Aku menatap pada baju yang kukenakan. Betapa mirisnya aku sekarang.

"Kenapa cuma diem aja?" tanyanya yang seolah meledek. "Oh iya gue lupa, lo kan bisu!" lanjutnya dengan penuh penekanan pada kata terakhir.

Jujur saja, aku benci di situasi seperti ini. Benci saat orang-orang menghina dan mengejek tanpa alasan yang logis. Ditambah, diriku yang tak mampu untuk melawan malah semakin terlihat tak berdaya.

Segera aku bangkit dan beranjak pergi karena tak ingin kejadian yang menyesakkan itu terulang kembali. Di mana ia sempat mengeroyokku hingga aku terluka lumayan parah. Walaupun pada akhirnya mereka di skors, tapi itu tak membuatnya jera.

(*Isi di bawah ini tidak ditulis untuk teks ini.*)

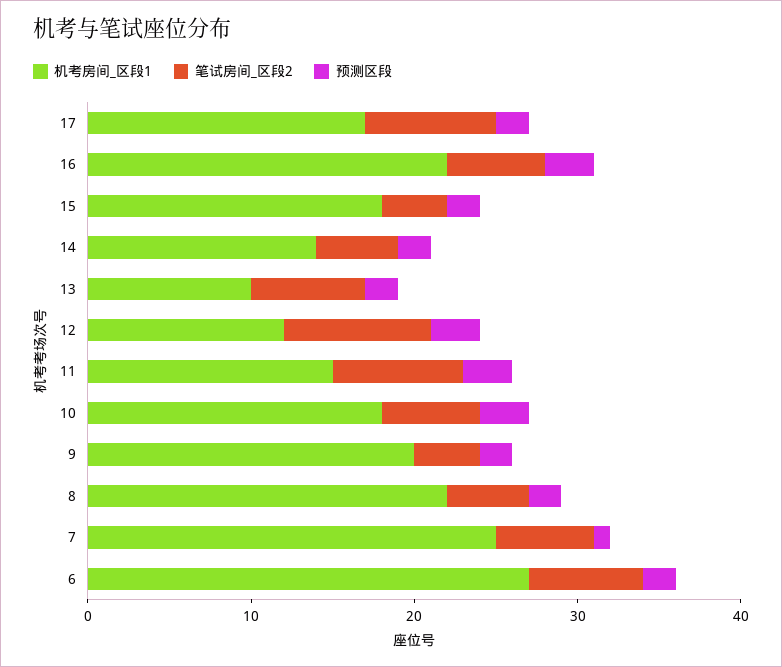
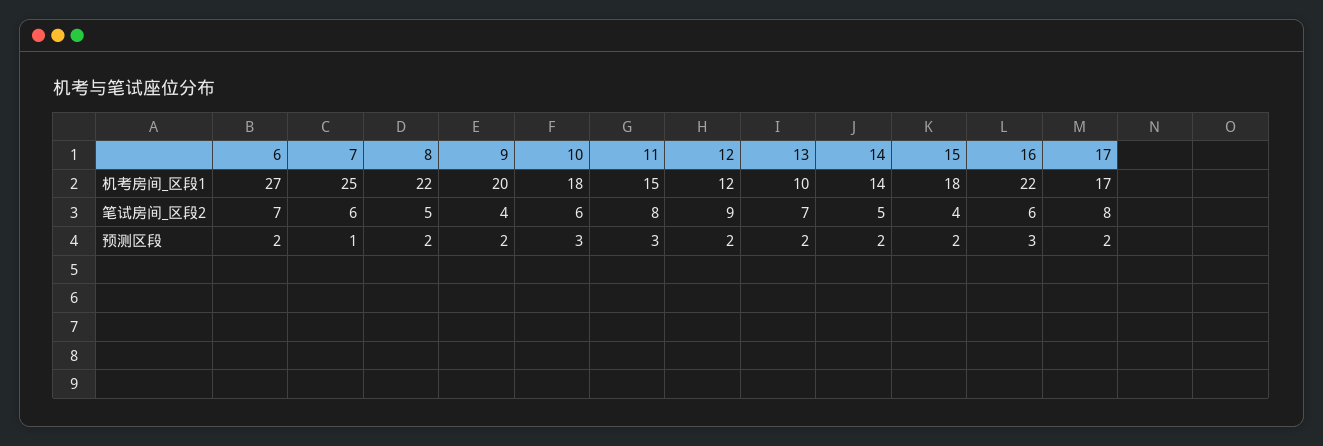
预测区段, 12: 3 -> 2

Kubuka pintu toilet dengan kasar hingga menimbulkan bunyi yang cukup nyaring. Tak lama setelah itu badanku merosot, memeluk lutut, dan menenggelamkan wajah di sana.

Iya, aku menangis.

Rasanya benar-benar menyakitkan ketika orang-orang enggan memperlakukanku sama dengan yang lain. Bahkan, mereka tega untuk bermain fisik. Memang, ini bukan kali pertama atau kedua. Namun, untuk bersikap seolah baik-baik saja itu sangat sulit. Aku tetaplah manusia biasa yang dapat menangis ketika diperlakukan tidak adil.

Entahlah, sudah berapa lama berdiam diri di sini dan menangis, rasanya begitu melelahkan.

Perlahan, aku mencoba bangkit dan keluar. Kemudian, menyalakan keran wastafel lalu menyiramkan sedikit air pada baju yang terkena jus mangga tadi. Duh, rupanya sudah hampir mengering.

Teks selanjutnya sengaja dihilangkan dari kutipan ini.